Lawmaker Diether Dehm of the Linke party took fire over reports by Bilddaily and national news agency DPA that he had paid Christian Klar, 63, once a leading member of the now disbanded organisation, to manage his Internet publications.
The anti-capitalist RAF, also known as the Baader-Meinhof Gang, rocked Germany with a wave of bombings, killings and kidnappings targeting political and business leaders from the 1970s to the early 1990s.
Klar was jailed from 1982 to 2008 for involvement in a string of murders and other attacks. However, for the past few years he has managed Dehm's online presence, though not its content, DPA reported.
Dehm told DPA that Klar, once one of Germany's most-wanted terrorists,"today is a citizen like any other. He has done his time. And he hasn't committed any crime since his release from jail."

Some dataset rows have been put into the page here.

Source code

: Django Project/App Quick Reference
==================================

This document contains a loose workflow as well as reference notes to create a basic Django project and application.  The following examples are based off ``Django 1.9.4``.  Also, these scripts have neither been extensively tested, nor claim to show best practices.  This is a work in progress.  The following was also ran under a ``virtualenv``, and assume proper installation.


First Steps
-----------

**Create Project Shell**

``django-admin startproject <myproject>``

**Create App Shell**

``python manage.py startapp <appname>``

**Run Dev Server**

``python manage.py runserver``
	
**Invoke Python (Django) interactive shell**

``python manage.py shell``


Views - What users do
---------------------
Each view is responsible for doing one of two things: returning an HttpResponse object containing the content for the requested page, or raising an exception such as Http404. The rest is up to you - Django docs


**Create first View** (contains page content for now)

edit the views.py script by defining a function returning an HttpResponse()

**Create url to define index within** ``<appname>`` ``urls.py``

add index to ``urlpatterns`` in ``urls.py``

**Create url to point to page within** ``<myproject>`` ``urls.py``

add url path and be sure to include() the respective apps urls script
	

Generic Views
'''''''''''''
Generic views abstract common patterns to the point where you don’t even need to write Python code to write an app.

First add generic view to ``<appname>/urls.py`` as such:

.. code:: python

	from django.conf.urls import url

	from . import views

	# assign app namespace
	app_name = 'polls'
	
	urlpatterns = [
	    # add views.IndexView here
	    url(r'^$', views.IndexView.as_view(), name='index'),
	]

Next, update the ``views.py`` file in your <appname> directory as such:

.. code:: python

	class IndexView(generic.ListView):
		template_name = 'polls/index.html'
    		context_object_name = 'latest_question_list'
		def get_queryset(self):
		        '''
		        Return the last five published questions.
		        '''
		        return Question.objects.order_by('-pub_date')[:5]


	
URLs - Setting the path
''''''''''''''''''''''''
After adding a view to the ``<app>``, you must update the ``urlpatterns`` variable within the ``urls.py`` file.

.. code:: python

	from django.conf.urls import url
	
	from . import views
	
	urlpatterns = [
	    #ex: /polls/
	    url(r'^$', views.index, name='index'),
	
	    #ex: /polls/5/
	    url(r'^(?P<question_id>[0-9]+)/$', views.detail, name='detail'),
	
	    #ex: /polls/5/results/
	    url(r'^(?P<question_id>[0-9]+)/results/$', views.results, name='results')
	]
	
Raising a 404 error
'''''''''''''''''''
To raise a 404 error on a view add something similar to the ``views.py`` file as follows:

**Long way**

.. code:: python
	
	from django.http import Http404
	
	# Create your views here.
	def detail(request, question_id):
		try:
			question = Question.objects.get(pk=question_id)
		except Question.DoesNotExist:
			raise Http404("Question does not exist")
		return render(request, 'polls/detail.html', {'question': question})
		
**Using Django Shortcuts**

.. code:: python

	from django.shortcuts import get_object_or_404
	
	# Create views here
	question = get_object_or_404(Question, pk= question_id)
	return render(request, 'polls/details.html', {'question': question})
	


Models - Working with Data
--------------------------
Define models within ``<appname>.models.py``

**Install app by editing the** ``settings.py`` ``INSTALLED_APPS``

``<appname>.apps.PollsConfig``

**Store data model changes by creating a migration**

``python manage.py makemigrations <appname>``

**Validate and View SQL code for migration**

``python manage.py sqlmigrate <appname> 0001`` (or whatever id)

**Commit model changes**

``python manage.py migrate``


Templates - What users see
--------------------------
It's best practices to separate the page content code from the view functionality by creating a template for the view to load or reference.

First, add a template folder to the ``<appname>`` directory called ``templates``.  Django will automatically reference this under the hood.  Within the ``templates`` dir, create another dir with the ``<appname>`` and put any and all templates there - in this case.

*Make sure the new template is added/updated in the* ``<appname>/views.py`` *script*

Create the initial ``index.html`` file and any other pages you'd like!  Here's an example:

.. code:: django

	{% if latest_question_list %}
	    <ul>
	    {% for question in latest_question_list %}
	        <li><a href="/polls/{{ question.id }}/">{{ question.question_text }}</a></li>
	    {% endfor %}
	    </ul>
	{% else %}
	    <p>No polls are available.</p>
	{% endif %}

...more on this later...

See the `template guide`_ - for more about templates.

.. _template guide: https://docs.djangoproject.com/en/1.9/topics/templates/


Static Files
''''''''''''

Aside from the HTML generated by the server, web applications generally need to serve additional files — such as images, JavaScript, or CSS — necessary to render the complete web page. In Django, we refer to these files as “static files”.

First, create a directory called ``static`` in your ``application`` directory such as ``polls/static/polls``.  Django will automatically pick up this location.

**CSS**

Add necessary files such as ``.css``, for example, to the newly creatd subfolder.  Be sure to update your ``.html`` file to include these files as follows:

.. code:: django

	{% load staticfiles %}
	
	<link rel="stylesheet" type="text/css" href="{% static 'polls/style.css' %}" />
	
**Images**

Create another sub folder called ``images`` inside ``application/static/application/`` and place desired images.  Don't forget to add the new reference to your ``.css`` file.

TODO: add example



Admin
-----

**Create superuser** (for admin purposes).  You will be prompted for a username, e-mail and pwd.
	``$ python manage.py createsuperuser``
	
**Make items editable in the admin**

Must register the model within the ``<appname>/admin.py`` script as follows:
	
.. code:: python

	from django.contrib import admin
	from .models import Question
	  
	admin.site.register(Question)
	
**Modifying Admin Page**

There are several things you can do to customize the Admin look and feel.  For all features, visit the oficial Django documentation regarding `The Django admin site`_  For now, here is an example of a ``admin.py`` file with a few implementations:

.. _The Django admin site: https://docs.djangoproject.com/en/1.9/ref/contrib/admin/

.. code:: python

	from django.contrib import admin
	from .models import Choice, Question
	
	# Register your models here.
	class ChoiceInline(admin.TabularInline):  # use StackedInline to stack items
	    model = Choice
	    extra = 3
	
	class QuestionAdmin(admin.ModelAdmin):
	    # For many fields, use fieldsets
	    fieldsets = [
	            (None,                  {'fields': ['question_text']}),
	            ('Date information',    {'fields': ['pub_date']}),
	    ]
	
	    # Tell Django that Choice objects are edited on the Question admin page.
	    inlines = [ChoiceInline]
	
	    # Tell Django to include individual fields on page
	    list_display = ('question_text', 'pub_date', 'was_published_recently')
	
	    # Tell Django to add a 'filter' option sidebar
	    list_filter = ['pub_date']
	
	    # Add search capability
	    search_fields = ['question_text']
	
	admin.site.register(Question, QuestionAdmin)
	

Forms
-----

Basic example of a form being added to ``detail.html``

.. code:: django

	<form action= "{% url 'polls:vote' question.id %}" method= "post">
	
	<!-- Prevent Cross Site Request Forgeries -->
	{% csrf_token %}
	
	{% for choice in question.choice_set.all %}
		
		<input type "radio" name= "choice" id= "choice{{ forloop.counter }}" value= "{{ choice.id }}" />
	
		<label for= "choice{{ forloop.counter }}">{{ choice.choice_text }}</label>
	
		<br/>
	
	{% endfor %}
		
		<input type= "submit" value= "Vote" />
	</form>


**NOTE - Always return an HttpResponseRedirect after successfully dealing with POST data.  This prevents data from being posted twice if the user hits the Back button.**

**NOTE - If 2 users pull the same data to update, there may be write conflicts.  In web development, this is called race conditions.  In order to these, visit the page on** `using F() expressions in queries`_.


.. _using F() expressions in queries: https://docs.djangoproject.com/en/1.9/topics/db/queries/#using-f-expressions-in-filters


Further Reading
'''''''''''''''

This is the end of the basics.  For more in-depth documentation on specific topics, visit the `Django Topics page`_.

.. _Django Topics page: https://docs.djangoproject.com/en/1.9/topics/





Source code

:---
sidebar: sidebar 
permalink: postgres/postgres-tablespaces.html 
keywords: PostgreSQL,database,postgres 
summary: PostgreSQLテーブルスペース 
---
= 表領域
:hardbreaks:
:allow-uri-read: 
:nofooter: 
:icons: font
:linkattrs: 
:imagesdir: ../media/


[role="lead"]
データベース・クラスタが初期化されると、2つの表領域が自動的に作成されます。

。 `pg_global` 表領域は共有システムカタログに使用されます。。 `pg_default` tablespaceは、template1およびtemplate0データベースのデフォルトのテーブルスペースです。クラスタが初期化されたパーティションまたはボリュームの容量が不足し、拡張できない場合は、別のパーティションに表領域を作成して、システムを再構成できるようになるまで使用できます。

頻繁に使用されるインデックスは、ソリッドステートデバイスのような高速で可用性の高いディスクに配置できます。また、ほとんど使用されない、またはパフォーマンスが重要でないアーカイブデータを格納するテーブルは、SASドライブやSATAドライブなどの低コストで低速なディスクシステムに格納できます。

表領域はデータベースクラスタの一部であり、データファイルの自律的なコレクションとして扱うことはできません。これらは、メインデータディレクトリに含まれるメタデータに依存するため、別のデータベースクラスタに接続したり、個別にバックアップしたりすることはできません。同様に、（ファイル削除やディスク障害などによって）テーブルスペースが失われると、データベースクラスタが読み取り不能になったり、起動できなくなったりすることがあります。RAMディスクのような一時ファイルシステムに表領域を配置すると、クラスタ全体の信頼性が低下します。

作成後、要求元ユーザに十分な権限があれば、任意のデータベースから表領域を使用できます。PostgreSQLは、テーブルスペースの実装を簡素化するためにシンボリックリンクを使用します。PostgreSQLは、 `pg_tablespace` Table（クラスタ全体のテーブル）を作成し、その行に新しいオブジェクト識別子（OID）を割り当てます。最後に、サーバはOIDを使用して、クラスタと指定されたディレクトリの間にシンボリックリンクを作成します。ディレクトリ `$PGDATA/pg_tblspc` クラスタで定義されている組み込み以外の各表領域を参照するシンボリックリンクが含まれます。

Klar worked from his Berlin apartment, not Dehm's parliamentary office, "for a small sum of money," according to the Bundestag deputy.
The case has drawn controversy because Klar has sought a parliamentary entry badge in order to join meetings. He was denied entry last December but was then allowed into the building as a personal guest of the lawmaker.
Parliament spokesman Ernst Hebeker told DPA that Klar had been rejected because of "security concerns" but added that the parliamentary bureau was now considering whether to allow him regular access in future.
Stephan Mayer of the conservative Bavarian CSU party, a coalition ally of Chancellor Angela Merkel, called the matter a "scandal" and said allowing Klar into the assembly building made a mockery of the victims' suffering.
Klar was sentenced to life in prison for his involvement in nine murders, including of a former top banker, justice official and business leader, and 11 attempted murders on behalf of the RAF, which saw itself as waging war against capitalism and imperialism.